> Prompt
Reproduce every record below word for word and include no pictures.

> Provided records

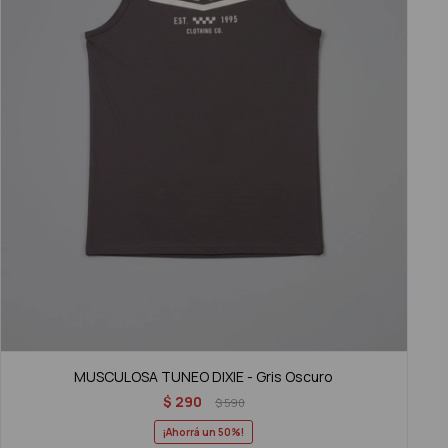
MUSCULOSA TUNEO DIXIE - Gris Oscuro
$
290
$
590
50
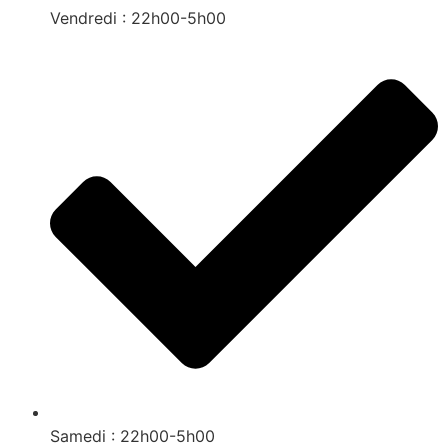
Vendredi : 22h00-5h00
Samedi : 22h00-5h00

> Result of this task
MUSCULOSA TUNEO DIXIE - Gris Oscuro
$
290
$
590
50
Vendredi : 22h00-5h00
Samedi : 22h00-5h00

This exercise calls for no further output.